Erano stati epurati, espulsi dai 5Stelle nove anni fa alla vigilia delle elezioni amministrative di Napoli solo per aver creato un gruppo Facebook: le cronache di allora li raccontano come “irriducibili”, erano 22 militanti grillini ma 16 accettarono subito una transazione e una lettera di scuse per l’atto che impedì loro di candidarsi, i sospesi iniziali erano addirittura 36, vittime di una vera e propria purga. I sei rimasti, si disse allora, preparavano una causa milionaria di risarcimento contro il movimento, una richiesta collettiva che poteva arrivare fino a 5 milioni di euro. Vicende analoghe a quelle che, in altri fronti, hanno impegnato talvolta per anni i militanti dell’allora Democrazia Cristiana o di altri partiti e movimenti, storie che spesso vengono poi dimenticate nei tribunali e dagli elettori o da questi rammentate solo per distanziarsi ulteriormente dalla politica.

Da qualche giorno, invece – quasi nella concomitanza del riavvio delle polemiche tra Beppe Grillo e Giuseppe Conte sull’uso del simbolo del movimento – questa è una storia che ha avuto un esito giudiziario. la rammenta la consigliera regionale campana ex 5Stelle Marì Muscarà: “Forse prima di pensare a riprendersi il simbolo del Movimento, Beppe Grillo dovrebbe pensare a risarcire chi ha cacciato ingiustamente, come accaduto a Napoli nel 2016”. La notizia è di pochi giorni fa: una sentenza del Tribunale di Napoli del 12 maggio scorso ha condannato il vecchio M5S – di cui Grillo risulta ancora rappresentante legale – a risarcire quasi 60mila euro all’avvocato Roberto Ionta, uno dei 36 attivisti di allora, sanzionati per aver semplicemente espresso dissenso in una chat privata su Facebook. “Erano attivisti, non militanti ciechi. E per questo sono stati messi alla porta – ricorda Muscarà –, colpevoli solo di aver posto dubbi sull’allora gestione napoletana targata Fico, il quale fu rinominato da Grillo, il signor “c’aggia fa”. Una gestione che, evidentemente, faceva paura a chi voleva il controllo totale delle candidature e delle dinamiche interne”.

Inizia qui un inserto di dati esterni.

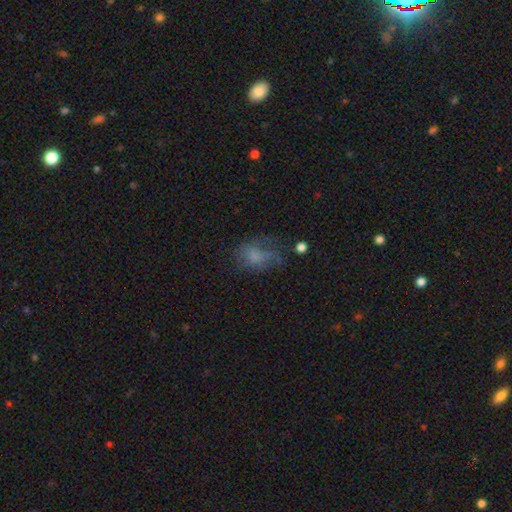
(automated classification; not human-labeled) A smooth galaxy with no disk features (59%) that is in between round and cigar-shaped (74%).

Vote fractions:
- Smooth or featured? smooth: 59% / featured or disk: 25% / star or artifact: 15%
- How rounded? in between: 74% / round: 24% / cigar-shaped: 2%
- Merging? none: 39% / major disturbance: 31% / minor disturbance: 27% / merger: 3%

La sentenza riconosce l’espulsione come illegittima e impone al Movimento e al suo fondatore un risarcimento per danni morali e perdita di chance. “È giustizia, sì, ma anche una pesante ammissione d’errore da parte di chi si riempiva la bocca di “democrazia diretta” e poi espelleva chi osava parlare” – afferma sarcastica la consigliera. “Ora Grillo minaccia azioni legali per riappropriarsi del simbolo. Ma la vera preoccupazione – aggiunge – è un’altra: e se anche gli altri 34 espulsi, esclusa la “spia”, facessero causa? Sessantamila euro moltiplicato trentaquattro fa una cifra che potrebbe spiegare molte uscite nervose degli ultimi giorni”.

Nel 2016, quegli attivisti dei 5Stelle protestarono anche con uno sciopero della fame per denunciare l’ingiustizia subita. “Non dimentichiamo – conclude Muscarà – che chi oggi blatera di simboli e valori, ieri ha calpestato la dignità di chi quei valori li ha difesi davvero, con coraggio e coerenza. Il tempo, a quanto pare, comincia a presentare il conto”.

Una vicenda che L’identità intende raccontare per intero, emblematica di un movimento sui cui comportamenti passati i due principali contendenti di oggi tacciono o glissano.